RM I have one last question. You have been on so many film sets, worked with so many great masters. Is there an amazing memory from one of those film sets you wouldn't mind sharing?
WF My God, there are so many, there are so many things. Well, um, in the world of directors, as you said I've worked with so many great ones. I did a film many years ago, up in Calgary with John Frankenheimer. John Frankenheimer was one of those directors that I grew up wanting to work with and I remember, it was funny, I had already accepted another movie, I had agreed to do it and I went in to meet John Frankenheimer and I was all excited and the next thing I know he is bending over backwards, trying to convince me to drop that film and come do his film and I'm sitting there thinking, "the man. the legend, this amazing director he is trying to convince me" and by the way it worked obviously, I dropped out of the other film and did his film and all I could think of and remember is, I was sitting in there and Frankenheimer is tugging on me and telling me what a great guy I am and that he wants me in his film and the next thing I know they are handing me a Perrier.  And I'm sipping this Perrier and I looked out the window and I started to laugh and John goes. "Well, what are you laughing at?" and I go "Well John, two years ago, you see that fence out there?
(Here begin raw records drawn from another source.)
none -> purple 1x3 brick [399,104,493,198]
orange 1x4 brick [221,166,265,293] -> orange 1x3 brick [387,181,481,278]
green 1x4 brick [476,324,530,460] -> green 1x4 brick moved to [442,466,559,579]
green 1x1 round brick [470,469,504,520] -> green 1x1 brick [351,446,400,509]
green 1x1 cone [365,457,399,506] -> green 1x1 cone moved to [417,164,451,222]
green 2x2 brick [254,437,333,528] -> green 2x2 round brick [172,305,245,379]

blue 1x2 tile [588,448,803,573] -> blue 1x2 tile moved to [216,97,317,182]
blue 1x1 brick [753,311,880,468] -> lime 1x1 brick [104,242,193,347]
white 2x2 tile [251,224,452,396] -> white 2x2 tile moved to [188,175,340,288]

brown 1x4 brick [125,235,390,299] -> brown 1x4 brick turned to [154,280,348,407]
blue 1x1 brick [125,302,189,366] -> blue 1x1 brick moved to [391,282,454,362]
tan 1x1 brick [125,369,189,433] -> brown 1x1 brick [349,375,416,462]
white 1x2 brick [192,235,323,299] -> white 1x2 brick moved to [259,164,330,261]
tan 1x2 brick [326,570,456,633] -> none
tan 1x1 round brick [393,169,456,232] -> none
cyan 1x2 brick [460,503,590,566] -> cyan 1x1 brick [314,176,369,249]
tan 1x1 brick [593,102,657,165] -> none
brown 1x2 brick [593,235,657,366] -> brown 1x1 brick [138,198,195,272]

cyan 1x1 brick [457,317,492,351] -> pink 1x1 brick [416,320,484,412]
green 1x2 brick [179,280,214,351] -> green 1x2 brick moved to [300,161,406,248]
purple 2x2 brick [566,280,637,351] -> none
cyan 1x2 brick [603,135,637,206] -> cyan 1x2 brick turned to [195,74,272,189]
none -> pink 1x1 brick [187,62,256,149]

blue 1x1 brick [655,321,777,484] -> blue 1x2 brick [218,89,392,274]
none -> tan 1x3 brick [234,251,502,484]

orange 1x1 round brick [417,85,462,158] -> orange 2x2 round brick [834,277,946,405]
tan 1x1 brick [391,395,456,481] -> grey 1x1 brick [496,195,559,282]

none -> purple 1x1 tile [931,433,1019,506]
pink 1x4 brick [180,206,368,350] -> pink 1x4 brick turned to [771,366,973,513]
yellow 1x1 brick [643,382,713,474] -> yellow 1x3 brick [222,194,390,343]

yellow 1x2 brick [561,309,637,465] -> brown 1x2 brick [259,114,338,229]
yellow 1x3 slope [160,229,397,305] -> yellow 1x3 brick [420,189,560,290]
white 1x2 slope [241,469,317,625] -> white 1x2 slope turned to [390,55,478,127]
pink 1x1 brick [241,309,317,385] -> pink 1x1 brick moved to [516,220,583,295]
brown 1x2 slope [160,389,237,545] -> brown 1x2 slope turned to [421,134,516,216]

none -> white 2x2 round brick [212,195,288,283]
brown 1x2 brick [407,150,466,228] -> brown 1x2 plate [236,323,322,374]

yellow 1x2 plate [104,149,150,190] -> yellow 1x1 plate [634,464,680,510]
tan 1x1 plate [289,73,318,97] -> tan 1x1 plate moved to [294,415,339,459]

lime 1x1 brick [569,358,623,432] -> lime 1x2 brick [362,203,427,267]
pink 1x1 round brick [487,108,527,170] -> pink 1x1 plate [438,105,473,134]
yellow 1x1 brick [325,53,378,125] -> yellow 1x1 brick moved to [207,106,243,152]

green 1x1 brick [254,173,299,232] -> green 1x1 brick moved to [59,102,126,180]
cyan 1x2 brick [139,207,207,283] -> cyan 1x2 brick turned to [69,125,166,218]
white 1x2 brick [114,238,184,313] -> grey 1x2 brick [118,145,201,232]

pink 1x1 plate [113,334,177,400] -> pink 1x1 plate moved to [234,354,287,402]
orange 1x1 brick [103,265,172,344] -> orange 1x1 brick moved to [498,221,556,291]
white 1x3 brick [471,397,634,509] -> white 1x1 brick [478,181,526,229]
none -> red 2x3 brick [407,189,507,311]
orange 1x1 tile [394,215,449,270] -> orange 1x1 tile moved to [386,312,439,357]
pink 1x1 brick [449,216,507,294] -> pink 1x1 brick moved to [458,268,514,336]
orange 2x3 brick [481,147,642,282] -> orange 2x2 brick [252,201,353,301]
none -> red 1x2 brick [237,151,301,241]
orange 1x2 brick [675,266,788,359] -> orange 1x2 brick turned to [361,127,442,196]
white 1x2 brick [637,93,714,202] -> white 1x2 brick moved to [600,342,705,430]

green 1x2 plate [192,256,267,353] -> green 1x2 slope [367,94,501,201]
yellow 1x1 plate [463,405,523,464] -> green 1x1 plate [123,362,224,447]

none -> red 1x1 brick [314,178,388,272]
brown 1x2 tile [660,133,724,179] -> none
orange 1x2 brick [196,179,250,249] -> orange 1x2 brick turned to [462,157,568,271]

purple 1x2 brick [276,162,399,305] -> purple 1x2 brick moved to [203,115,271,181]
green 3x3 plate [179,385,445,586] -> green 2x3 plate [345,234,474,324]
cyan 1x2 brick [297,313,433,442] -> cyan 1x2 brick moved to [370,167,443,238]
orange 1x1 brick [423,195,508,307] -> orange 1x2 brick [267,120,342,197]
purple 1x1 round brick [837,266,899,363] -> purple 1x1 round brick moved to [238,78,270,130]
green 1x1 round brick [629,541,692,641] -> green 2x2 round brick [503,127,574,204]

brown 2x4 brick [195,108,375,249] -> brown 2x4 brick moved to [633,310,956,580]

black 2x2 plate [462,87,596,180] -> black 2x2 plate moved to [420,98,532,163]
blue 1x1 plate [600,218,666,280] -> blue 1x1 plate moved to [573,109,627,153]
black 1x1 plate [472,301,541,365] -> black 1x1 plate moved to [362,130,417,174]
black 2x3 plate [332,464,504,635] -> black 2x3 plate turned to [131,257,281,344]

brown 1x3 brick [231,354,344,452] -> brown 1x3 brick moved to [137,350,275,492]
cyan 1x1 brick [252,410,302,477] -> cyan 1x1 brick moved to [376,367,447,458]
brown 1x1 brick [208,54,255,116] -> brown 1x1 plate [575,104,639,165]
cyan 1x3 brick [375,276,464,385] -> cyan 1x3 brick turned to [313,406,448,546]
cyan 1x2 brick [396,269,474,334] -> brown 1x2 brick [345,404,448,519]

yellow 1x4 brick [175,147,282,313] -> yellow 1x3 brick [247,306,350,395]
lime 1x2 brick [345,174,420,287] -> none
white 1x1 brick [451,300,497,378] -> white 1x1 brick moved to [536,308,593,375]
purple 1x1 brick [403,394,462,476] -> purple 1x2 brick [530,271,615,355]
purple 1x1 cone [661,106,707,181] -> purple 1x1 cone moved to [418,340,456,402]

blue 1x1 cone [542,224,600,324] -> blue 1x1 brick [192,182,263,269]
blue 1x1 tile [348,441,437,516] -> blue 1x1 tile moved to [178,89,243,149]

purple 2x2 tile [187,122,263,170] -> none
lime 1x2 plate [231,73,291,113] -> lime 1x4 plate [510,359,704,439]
I hopped that fence just trying to get into the studio to go to an interview." I said, "and here I am looking out the window at that fence and your feeding me fancy French drinking water and I'm talking to somebody I love and respect." That's the gift of what we do, and that's the dream come true, to be able to actually sit and work with guys who are your heroes. That's one story, and believe me, I've done so may films there are a million of them.
RM Thank you for sharing. A real honor to meet you.
WF My pleasure. 

An Introduction

Writing about yourself is quite an art form in and of itself. It borders on the narcissistic and conjures up images of the guy nursing a cocktail at the party that is desperately vying for attention.  However I believe a few words are in order.

My name is Robert Mitchell and I am based out of Toronto, Canada. I have tried to fit what I do unto a business card usually with not much luck. I'm a videographer, an interviewer, a writer, on and on. However during the Toronto International Film Festival in 2009, I had the honor to capture the Bad Lieutenant: Port of Call New Orleans Q&A for Colin Geddes with Werner Herzog. This is where I first heard the term, soldier of cinema. Suffice to say I thought it was an amazing phrase. I'm not the only one, I hear the phrase mentioned at festivals, during any kind of cinematic adventure, like the recent 16mm print rescue from the Toronto Reference Library etc.

A lot of what I do and deem important does not involve me making much if any money. Comes at a great personal sacrifice and relies on great passion and determination. Hence, the reason I have co-opted the term soldier of cinema and the reason why this blog is so named.

What is the blog? Good question. The idea first arrived to me when I uploaded a recent interview I did with the actor William Forsythe. One of my personal favorites - as it involved us talking about the great Sergio Leone. I loved the interview but the sound was horrible. The crowd from the convention center drowned out our conversation and the video looked like a happy actor reminiscing and an excited yet tired interviewer going through a pantomime. I then thought all is not lost I can transcribe it and still find a place for this interview. The question then became, where? I have a website but know nothing about design and code and have not the money or time to make this a priority. Long story short, it has not been updated in quite some time. This lead to the creation of this blog.

At the moment, like most things in my life, there is no road map, no grand scheme so what will show up here is as much your guess as it is mine. I can however say with a great degree of certainty that you will see an interview with William Forsythe in the not so distant future.

Here it is, just what the world needs, another blog. I take my leave, as I have to look in the mirror and freshen up my drink.